> _WORK ITEM_
Each line with the string "legs" is to be copied from the records below.

> _LISTED ENTRIES_
▼

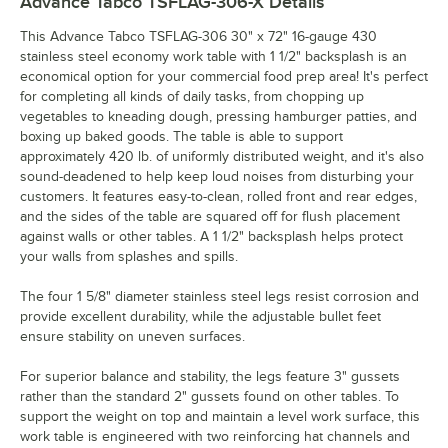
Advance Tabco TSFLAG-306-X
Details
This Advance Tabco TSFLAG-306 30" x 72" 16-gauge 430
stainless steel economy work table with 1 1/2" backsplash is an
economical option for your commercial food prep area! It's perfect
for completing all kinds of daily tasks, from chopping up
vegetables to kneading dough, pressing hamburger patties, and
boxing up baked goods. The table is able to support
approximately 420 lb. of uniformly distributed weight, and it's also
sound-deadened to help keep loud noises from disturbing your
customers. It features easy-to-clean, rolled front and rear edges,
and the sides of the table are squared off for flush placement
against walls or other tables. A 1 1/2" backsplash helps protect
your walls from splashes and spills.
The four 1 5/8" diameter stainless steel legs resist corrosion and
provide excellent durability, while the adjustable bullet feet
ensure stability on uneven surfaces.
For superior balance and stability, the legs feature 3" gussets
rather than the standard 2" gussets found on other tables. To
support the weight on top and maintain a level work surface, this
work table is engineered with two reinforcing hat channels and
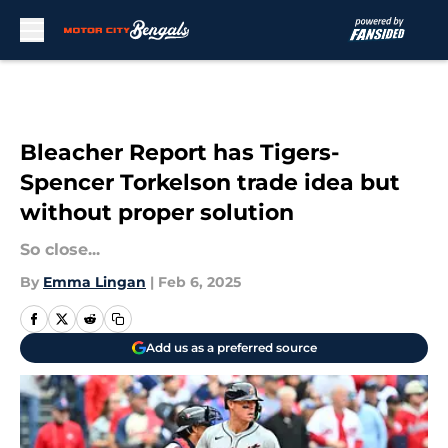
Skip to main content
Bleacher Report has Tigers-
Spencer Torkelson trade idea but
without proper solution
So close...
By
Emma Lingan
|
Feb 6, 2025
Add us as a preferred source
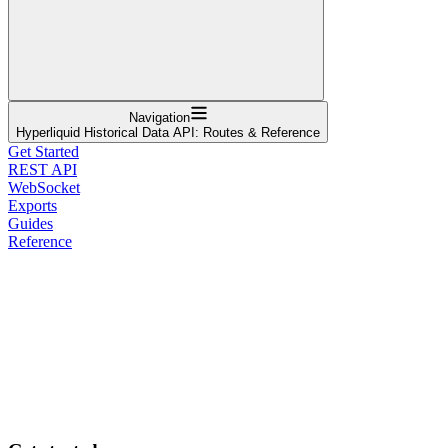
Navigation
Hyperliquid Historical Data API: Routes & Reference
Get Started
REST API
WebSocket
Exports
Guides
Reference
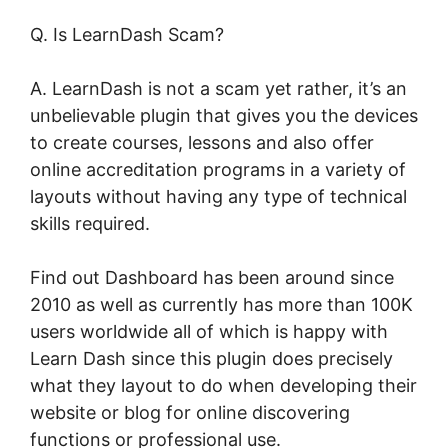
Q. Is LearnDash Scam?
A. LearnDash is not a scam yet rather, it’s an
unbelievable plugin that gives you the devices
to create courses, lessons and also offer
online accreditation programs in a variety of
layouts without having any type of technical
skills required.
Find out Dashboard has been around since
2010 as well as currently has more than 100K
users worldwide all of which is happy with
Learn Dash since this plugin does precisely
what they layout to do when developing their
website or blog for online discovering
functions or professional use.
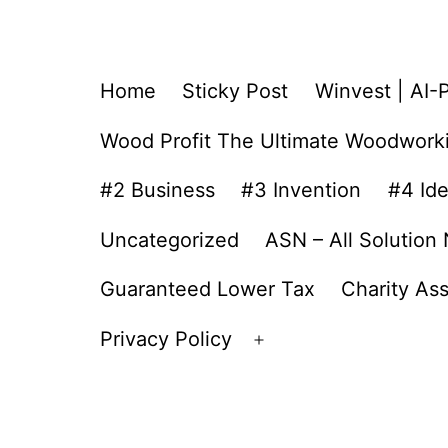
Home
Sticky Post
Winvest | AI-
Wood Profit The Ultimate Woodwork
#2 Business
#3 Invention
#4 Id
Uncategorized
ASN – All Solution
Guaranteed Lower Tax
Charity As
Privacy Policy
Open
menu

▲
▼

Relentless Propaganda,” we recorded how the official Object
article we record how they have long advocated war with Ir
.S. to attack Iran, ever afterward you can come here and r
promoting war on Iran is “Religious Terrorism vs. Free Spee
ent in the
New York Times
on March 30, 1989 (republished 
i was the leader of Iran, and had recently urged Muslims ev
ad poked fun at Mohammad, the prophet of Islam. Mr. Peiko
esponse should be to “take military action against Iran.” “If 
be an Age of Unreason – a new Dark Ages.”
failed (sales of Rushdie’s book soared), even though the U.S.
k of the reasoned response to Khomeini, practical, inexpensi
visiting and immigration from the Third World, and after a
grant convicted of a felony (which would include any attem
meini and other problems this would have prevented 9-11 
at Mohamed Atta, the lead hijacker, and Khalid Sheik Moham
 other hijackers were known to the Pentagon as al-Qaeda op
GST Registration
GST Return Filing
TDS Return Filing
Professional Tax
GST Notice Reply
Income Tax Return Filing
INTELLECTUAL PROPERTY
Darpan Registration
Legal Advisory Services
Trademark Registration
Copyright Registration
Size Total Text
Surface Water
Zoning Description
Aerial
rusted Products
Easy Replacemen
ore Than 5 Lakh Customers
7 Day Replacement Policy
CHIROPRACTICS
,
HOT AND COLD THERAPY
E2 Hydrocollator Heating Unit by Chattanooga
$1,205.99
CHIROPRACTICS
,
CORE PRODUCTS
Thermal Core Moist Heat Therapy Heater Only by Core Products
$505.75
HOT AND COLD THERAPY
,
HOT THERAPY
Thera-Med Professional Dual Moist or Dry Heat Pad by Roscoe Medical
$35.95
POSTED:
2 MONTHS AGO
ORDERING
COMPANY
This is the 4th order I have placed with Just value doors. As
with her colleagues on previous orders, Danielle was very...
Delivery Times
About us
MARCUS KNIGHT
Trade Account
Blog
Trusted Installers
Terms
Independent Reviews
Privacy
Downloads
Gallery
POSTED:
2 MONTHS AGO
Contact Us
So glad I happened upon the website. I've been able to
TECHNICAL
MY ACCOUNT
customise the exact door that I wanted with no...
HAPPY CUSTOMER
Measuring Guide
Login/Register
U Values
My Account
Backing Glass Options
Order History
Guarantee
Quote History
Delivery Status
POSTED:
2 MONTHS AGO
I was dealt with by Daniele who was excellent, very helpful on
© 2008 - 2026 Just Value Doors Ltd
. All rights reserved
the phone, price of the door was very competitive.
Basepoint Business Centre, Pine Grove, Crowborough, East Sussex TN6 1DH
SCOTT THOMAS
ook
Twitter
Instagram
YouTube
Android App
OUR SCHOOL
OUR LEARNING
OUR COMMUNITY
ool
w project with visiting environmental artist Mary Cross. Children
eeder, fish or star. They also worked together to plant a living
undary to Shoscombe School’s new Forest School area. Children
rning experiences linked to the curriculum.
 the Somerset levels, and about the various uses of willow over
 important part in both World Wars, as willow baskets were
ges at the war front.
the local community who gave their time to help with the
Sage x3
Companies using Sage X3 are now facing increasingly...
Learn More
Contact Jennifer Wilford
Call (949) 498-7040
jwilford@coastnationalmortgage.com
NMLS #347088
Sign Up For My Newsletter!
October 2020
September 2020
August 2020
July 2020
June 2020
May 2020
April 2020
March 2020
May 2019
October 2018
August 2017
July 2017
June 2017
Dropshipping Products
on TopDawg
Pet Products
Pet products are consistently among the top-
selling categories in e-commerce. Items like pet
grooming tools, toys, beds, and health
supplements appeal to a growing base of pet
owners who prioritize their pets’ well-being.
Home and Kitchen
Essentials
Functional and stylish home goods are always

▲
▼

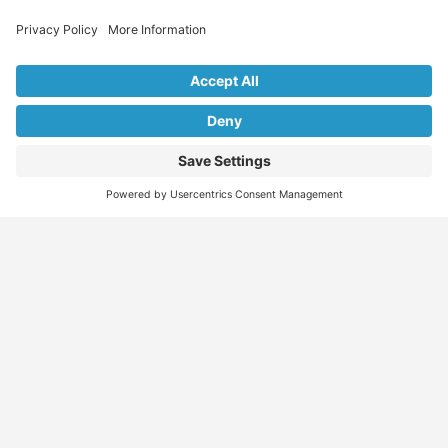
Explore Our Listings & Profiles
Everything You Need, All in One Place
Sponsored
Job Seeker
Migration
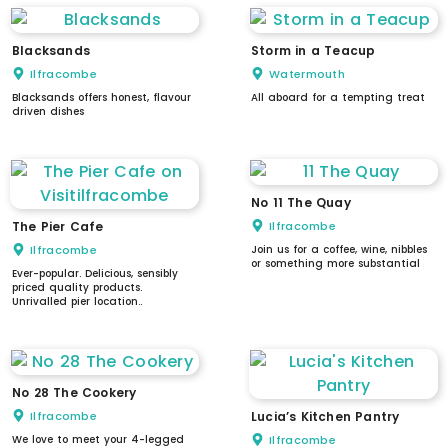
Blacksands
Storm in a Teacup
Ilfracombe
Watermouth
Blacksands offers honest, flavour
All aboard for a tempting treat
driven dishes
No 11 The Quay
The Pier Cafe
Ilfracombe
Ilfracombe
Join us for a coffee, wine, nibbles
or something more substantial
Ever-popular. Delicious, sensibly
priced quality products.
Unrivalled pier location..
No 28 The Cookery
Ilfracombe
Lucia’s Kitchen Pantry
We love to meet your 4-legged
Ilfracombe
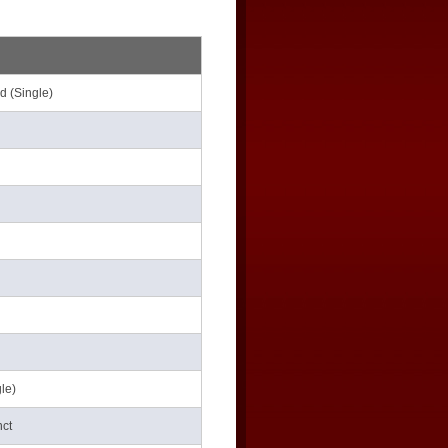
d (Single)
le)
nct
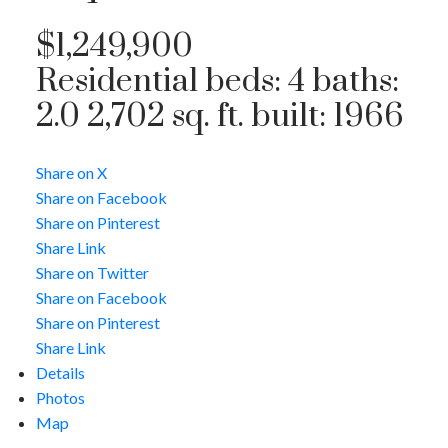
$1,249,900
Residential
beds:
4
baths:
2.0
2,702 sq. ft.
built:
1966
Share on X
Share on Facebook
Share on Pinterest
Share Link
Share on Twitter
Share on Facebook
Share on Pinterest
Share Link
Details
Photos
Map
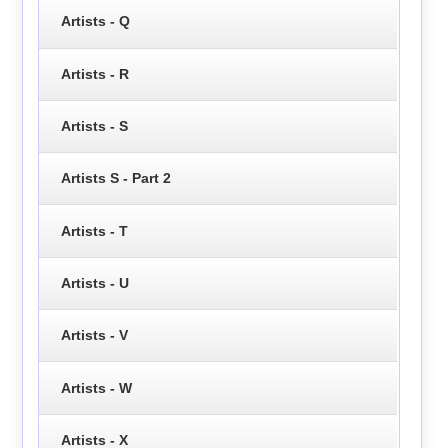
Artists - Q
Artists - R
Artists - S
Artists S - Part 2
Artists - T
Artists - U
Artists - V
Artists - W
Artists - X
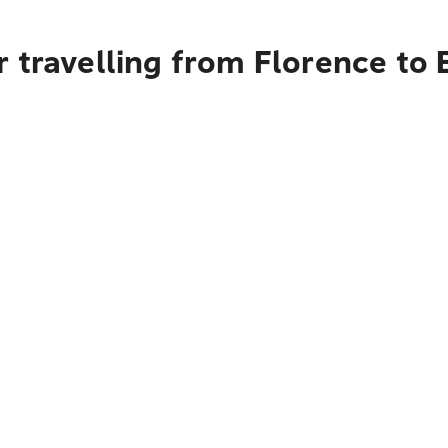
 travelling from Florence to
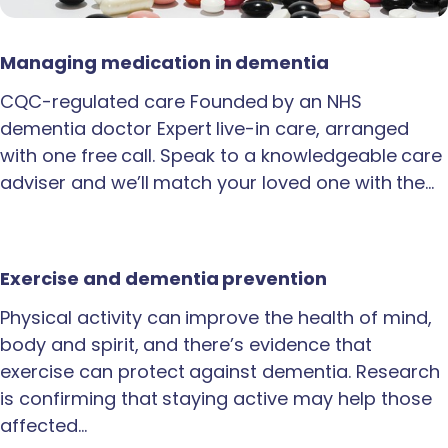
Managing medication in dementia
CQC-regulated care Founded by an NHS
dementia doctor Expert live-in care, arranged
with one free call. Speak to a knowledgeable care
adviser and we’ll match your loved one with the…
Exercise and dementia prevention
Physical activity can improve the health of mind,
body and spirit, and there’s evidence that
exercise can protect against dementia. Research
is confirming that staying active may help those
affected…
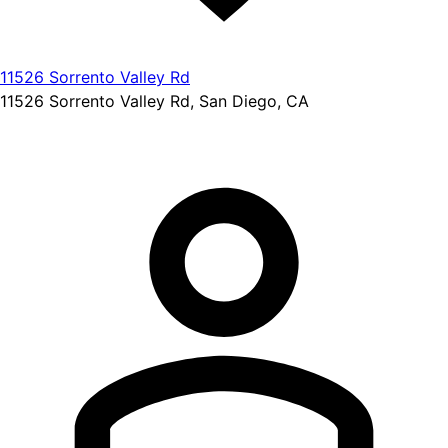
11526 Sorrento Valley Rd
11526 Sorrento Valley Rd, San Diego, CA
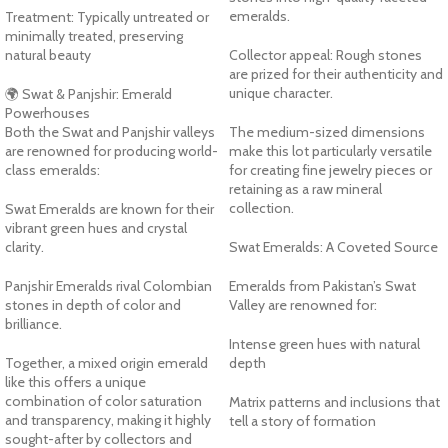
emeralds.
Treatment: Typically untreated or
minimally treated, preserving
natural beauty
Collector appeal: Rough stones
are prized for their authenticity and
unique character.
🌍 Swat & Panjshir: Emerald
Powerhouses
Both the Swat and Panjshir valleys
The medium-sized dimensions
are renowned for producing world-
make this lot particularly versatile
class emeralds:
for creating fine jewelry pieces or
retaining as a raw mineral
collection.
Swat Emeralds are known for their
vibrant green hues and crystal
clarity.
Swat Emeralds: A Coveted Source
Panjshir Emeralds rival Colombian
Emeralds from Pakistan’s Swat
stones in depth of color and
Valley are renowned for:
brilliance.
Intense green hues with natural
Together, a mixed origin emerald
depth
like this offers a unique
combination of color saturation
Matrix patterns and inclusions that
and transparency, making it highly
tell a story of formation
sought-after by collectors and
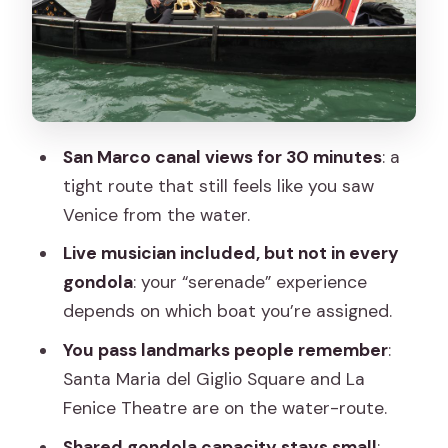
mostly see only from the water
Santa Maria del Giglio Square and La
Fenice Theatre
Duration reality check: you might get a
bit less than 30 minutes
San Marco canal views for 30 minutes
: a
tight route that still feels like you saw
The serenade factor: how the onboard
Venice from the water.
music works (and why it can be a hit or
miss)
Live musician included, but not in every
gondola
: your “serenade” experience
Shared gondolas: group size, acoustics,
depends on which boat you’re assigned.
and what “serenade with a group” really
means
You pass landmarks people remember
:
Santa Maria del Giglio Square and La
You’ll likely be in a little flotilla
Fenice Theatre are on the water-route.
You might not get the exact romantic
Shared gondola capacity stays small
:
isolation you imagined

▲

> _RESULT_
The four 1 5/8" diameter stainless steel legs resist corrosion and
For superior balance and stability, the legs feature 3" gussets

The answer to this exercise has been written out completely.